Interconnection Network
A network composed of switching elements that connect switches to other elements, enabling data exchange between processors in a parallel system.
Direct connection networks
Networks with point-to-point connections between neighboring nodes, where the connections are fixed and static.
Indirect connection networks
Networks without fixed neighbors, where the topology can be changed based on application demands, including bus networks, multistage networks, and crossbar switches.
Routing
The process of determining the path between a source and its destination in an interconnection network.
Deterministic Routing
Routing where the route taken is determined exclusively by the source and destination, without being influenced by other traffic.
Domain Name System (DNS)
The phonebook of the internet, translating domain names to IP addresses so that web browsers can load resources.
Loading a Webpage
The process of translating a domain name to an IP address using DNS recursors, root name servers, TLD nameservers, and authoritative names
MapReduce
A programming model used to access big data stored in HDFS, which facilitates concurrent processing by splitting data into smaller chunks and processing them in parallel.
Map
The process in MapReduce where data is divided into smaller chunks and each chunk is assigned to a mapper for processing.
Reduce
The process in MapReduce where the processed data is shuffled, sorted, and passed to reducers. All data with the same key is assigned to the same reducer, which aggregates them.
Combine
An optional step in MapReduce where a reducer runs individually to further reduce the data on each mapper, making shuffling and sorting easier.
Partition
The default partitioner in MapReduce determines the hash value and links keys with values. It creates as many partitions as there are reducers.
YARN
A framework in Hadoop that splits the functionalities of a resource management job into separate daemons, including a global resource manager and application master.
Container
A resource, such as a disk, on a single node in YARN. Containers are invoked using the Container Launch Context (CLC).
Application Master
In YARN, when a single job is submitted, it is called an application. The application master is responsible for monitoring certain aspects of the application and fulfilling its requirements by sending the CLC.
Node Manager
In YARN, the node manager takes care of individual nodes and their containers. It manages the containers assigned by the resource manager and creates and runs process containers when requested.
Resource Manager
In YARN, the resource manager is the master daemon responsible for resource management and assignment of all the applications. It forwards requests to the corresponding node managers and allocates resources.
Scheduler
In YARN, the scheduler allocates resources to the various running applications based on familiar constraints.
Applications Manager
In YARN, the applications manager is responsible for accepting job submissions, negotiating the first container, and providing services for restarting application manager containers on failure.
Multi Tenancy
A feature of YARN that allows access to multiple data processing engines, enabling the running of different types of distributed applications rather than just MapReduce.
Scalability
A feature of YARN that allows for the utilization of many nodes and clusters, making it suitable for large-scale data processing.
Compatibility
A feature of YARN that allows it to be used with various versions of Hadoop, ensuring compatibility with different environments.

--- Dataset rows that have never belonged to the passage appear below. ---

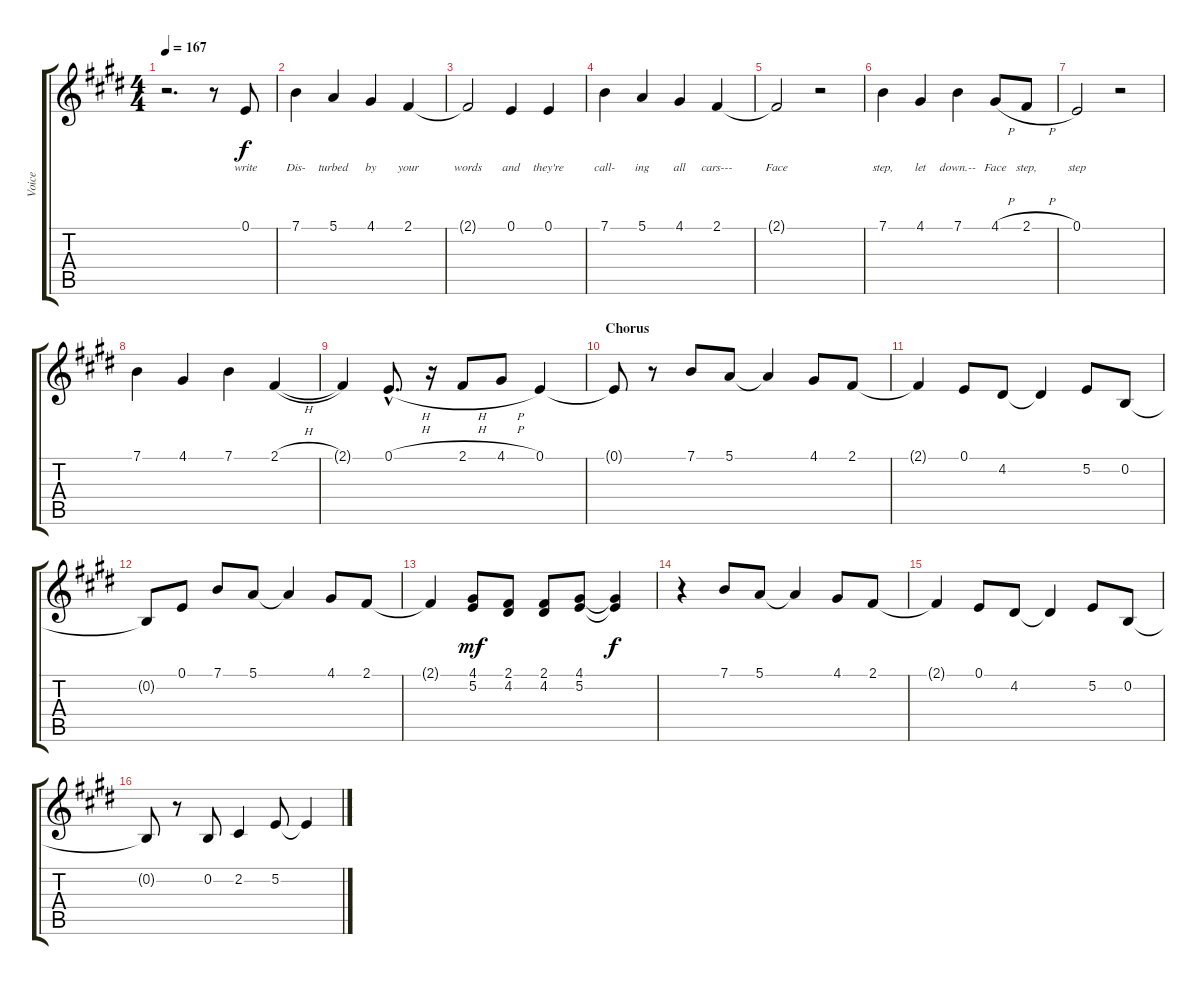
\track ("Voice" "Voice") {instrument clarinet}
\staff {score tabs}
\tuning (E4 B3 G3 D3 A2 E2) {hide}
\ts (4 4)
\tempo 167
\clef g2
\ks e
r.2{d dy f} r.8 0.1.8{lyrics (0 "write") lyrics (1 "") lyrics (2 "") lyrics (3 "") lyrics (4 "")} |
7.1.4{lyrics (0 "Dis-") lyrics (1 "") lyrics (2 "") lyrics (3 "") lyrics (4 "")} 5.1.4{lyrics (0 "turbed") lyrics (1 "") lyrics (2 "") lyrics (3 "") lyrics (4 "")} 4.1.4{lyrics (0 "by") lyrics (1 "") lyrics (2 "") lyrics (3 "") lyrics (4 "")} 2.1.4{lyrics (0 "your") lyrics (1 "") lyrics (2 "") lyrics (3 "") lyrics (4 "")} |
2.1{t}.2{lyrics (0 "words") lyrics (1 "") lyrics (2 "") lyrics (3 "") lyrics (4 "")} 0.1.4{lyrics (0 "and") lyrics (1 "") lyrics (2 "") lyrics (3 "") lyrics (4 "")} 0.1.4{lyrics (0 "they're") lyrics (1 "") lyrics (2 "") lyrics (3 "") lyrics (4 "")} |
7.1.4{lyrics (0 "call-") lyrics (1 "") lyrics (2 "") lyrics (3 "") lyrics (4 "")} 5.1.4{lyrics (0 "ing") lyrics (1 "") lyrics (2 "") lyrics (3 "") lyrics (4 "")} 4.1.4{lyrics (0 "all") lyrics (1 "") lyrics (2 "") lyrics (3 "") lyrics (4 "")} 2.1.4{lyrics (0 "cars---") lyrics (1 "") lyrics (2 "") lyrics (3 "") lyrics (4 "")} |
2.1{t}.2{lyrics (0 "Face") lyrics (1 "") lyrics (2 "") lyrics (3 "") lyrics (4 "")} r.2 |
7.1.4{lyrics (0 "step,") lyrics (1 "") lyrics (2 "") lyrics (3 "") lyrics (4 "")} 4.1.4{lyrics (0 "let") lyrics (1 "") lyrics (2 "") lyrics (3 "") lyrics (4 "")} 7.1.4{lyrics (0 "down.--") lyrics (1 "") lyrics (2 "") lyrics (3 "") lyrics (4 "")} 4.1{h}.8{lyrics (0 "Face") lyrics (1 "") lyrics (2 "") lyrics (3 "") lyrics (4 "")} 2.1{h}.8{lyrics (0 "step,") lyrics (1 "") lyrics (2 "") lyrics (3 "") lyrics (4 "")} |
0.1.2{lyrics (0 "step") lyrics (1 "") lyrics (2 "") lyrics (3 "") lyrics (4 "")} r.2 |
7.1.4 4.1.4 7.1.4 2.1{h}.4 |
2.1{t}.4 0.1{h hac}.8{d} r.16 2.1{h}.8 4.1{h}.8 0.1.4 |
\section ("" "Chorus")
0.1{t}.8 r.8 7.1.8 5.1.8 5.1{t}.4 4.1.8 2.1.8 |
2.1{t}.4 0.1.8 4.2.8 4.2{t}.4 5.2.8 0.2.8 |
0.2{t}.8 0.1.8 7.1.8 5.1.8 5.1{t}.4 4.1.8 2.1.8 |
2.1{t}.4 (4.1 5.2).8{dy mf} (2.1 4.2).8 (2.1 4.2).8 (4.1 5.2).8 (4.1{t} 5.2{t}).4{dy f} |
r.4 7.1.8 5.1.8 5.1{t}.4 4.1.8 2.1.8 |
2.1{t}.4 0.1.8 4.2.8 4.2{t}.4 5.2.8 0.2.8 |
0.2{t}.8 r.8 0.2.8 2.2.4 5.2.8 5.2{t}.4
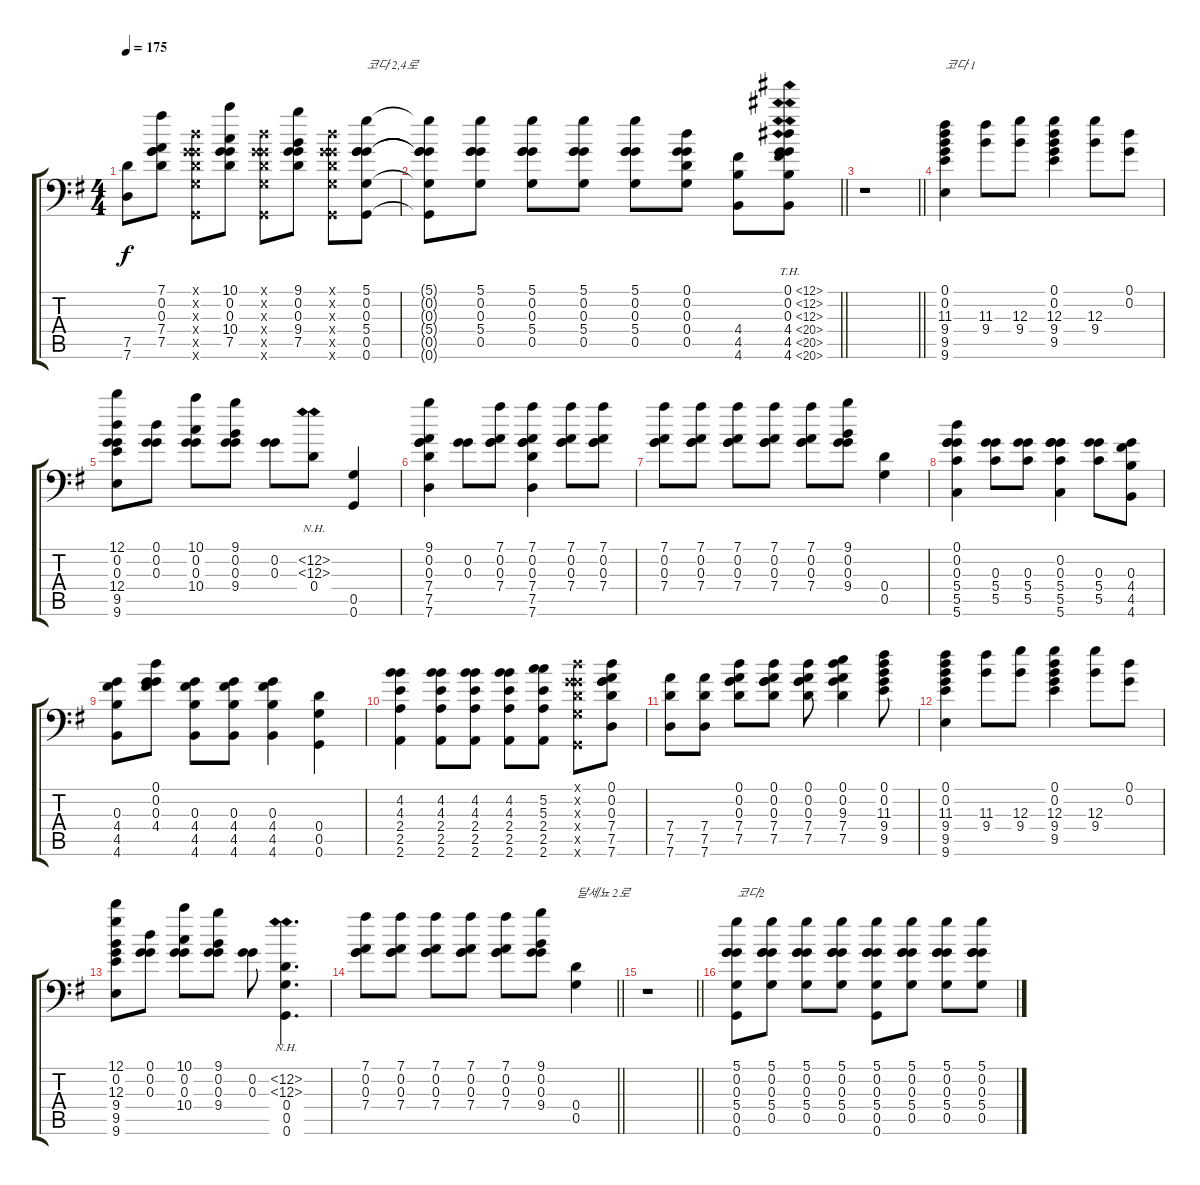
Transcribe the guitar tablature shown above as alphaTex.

\track "" {instrument acousticguitarsteel}
\staff {score tabs}
\tuning (D4 G3 G3 D3 G2 G1) {hide}
\ts (4 4)
\tempo 175
\clef f4
\ks g
(7.5 7.6).8{dy f} (7.1 0.2 0.3 7.4 7.5).8 (0.1{x} 0.2{x} 0.3{x} 0.4{x} 0.5{x} 0.6{x}).8 (10.1 0.2 0.3 10.4 7.5).8 (0.1{x} 0.2{x} 0.3{x} 0.4{x} 0.5{x} 0.6{x}).8 (9.1 0.2 0.3 9.4 7.5).8 (0.1{x} 0.2{x} 0.3{x} 0.4{x} 0.5{x} 0.6{x}).8 (5.1 0.2 0.3 5.4 0.5 0.6).8{txt "코다 2,4로"} |
\barLineRight lightlight
(5.1{t} 0.2{t} 0.3{t} 5.4{t} 0.5{t} 0.6{t}).8 (5.1 0.2 0.3 5.4 0.5).8 (5.1 0.2 0.3 5.4 0.5).8 (5.1 0.2 0.3 5.4 0.5).8 (5.1 0.2 0.3 5.4 0.5).8 (0.1 0.2 0.3 0.4 0.5).8 (4.4 4.5 4.6).8 (0.1{th 12} 0.2{th 12} 0.3{th 12} 4.4{th 16} 4.5{th 16} 4.6{th 16}).8 |
\barLineRight lightlight
r.1 |
(0.1 0.2 11.3 9.4 9.5 9.6).4{txt "코다 1"} (11.3 9.4).8 (12.3 9.4).8 (0.1 0.2 12.3 9.4 9.5).4 (12.3 9.4).8 (0.1 0.2).8 |
(12.1 0.2 0.3 12.4 9.5 9.6).8 (0.1 0.2 0.3).8 (10.1 0.2 0.3 10.4).8 (9.1 0.2 0.3 9.4).8 (0.2 0.3).8 (12.2{nh} 12.3{nh} 0.4).8 (0.5 0.6).4 |
(9.1 0.2 0.3 7.4 7.5 7.6).4 (0.2 0.3).8 (7.1 0.2 0.3 7.4).8 (7.1 0.2 0.3 7.4 7.5 7.6).4 (7.1 0.2 0.3 7.4).8 (7.1 0.2 0.3 7.4).8 |
(7.1 0.2 0.3 7.4).8 (7.1 0.2 0.3 7.4).8 (7.1 0.2 0.3 7.4).8 (7.1 0.2 0.3 7.4).8 (7.1 0.2 0.3 7.4).8 (9.1 0.2 0.3 9.4).8 (0.4 0.5).4 |
(0.1 0.2 0.3 5.4 5.5 5.6).4 (0.3 5.4 5.5).8 (0.3 5.4 5.5).8 (0.2 0.3 5.4 5.5 5.6).4 (0.3 5.4 5.5).8 (0.3 4.4 4.5 4.6).8 |
(0.3 4.4 4.5 4.6).8 (0.1 0.2 0.3 4.4).8 (0.3 4.4 4.5 4.6).8 (0.3 4.4 4.5 4.6).8 (0.3 4.4 4.5 4.6).4 (0.4 0.5 0.6).4 |
(4.2 4.3 2.4 2.5 2.6).4 (4.2 4.3 2.4 2.5 2.6).8 (4.2 4.3 2.4 2.5 2.6).8 (4.2 4.3 2.4 2.5 2.6).8 (5.2 5.3 2.4 2.5 2.6).8 (0.1{x} 0.2{x} 0.3{x} 0.4{x} 0.5{x} 0.6{x}).8 (0.1 0.2 0.3 7.4 7.5 7.6).8 |
(7.4 7.5 7.6).8 (7.4 7.5 7.6).8 (0.1 0.2 0.3 7.4 7.5).8 (0.1 0.2 0.3 7.4 7.5).8 (0.1 0.2 0.3 7.4 7.5).8 (0.1 0.2 9.3 7.4 7.5).4 (0.1 0.2 11.3 9.4 9.5).8 |
(0.1 0.2 11.3 9.4 9.5 9.6).4 (11.3 9.4).8 (12.3 9.4).8 (0.1 0.2 12.3 9.4 9.5).4 (12.3 9.4).8 (0.1 0.2).8 |
(12.1 0.2 12.3 9.4 9.5 9.6).8 (0.1 0.2 0.3).8 (10.1 0.2 0.3 10.4).8 (9.1 0.2 0.3 9.4).8 (0.2 0.3).8 (12.2{nh} 12.3{nh} 0.4 0.5 0.6).4{d} |
\barLineRight lightlight
(7.1 0.2 0.3 7.4).8 (7.1 0.2 0.3 7.4).8 (7.1 0.2 0.3 7.4).8 (7.1 0.2 0.3 7.4).8 (7.1 0.2 0.3 7.4).8 (9.1 0.2 0.3 9.4).8 (0.4 0.5).4{txt "달세뇨 2로"} |
\barLineRight lightlight
r.1 |
(5.1 0.2 0.3 5.4 0.5 0.6).8{txt "코다2"} (5.1 0.2 0.3 5.4 0.5).8 (5.1 0.2 0.3 5.4 0.5).8 (5.1 0.2 0.3 5.4 0.5).8 (5.1 0.2 0.3 5.4 0.5 0.6).8 (5.1 0.2 0.3 5.4 0.5).8 (5.1 0.2 0.3 5.4 0.5).8 (5.1 0.2 0.3 5.4 0.5).8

AM (Application Master) Lifecycle
The steps involved in the lifecycle of an application in YARN, including the allocation of a container by the resource manager, registration of the AM with the RM, negotiation between the AM and RM regarding the container, launching of the container by the node manager, execution of the application code in the container, monitoring of the application status by the AM or PM, and un-registration of the AM with the RM after the process is complete.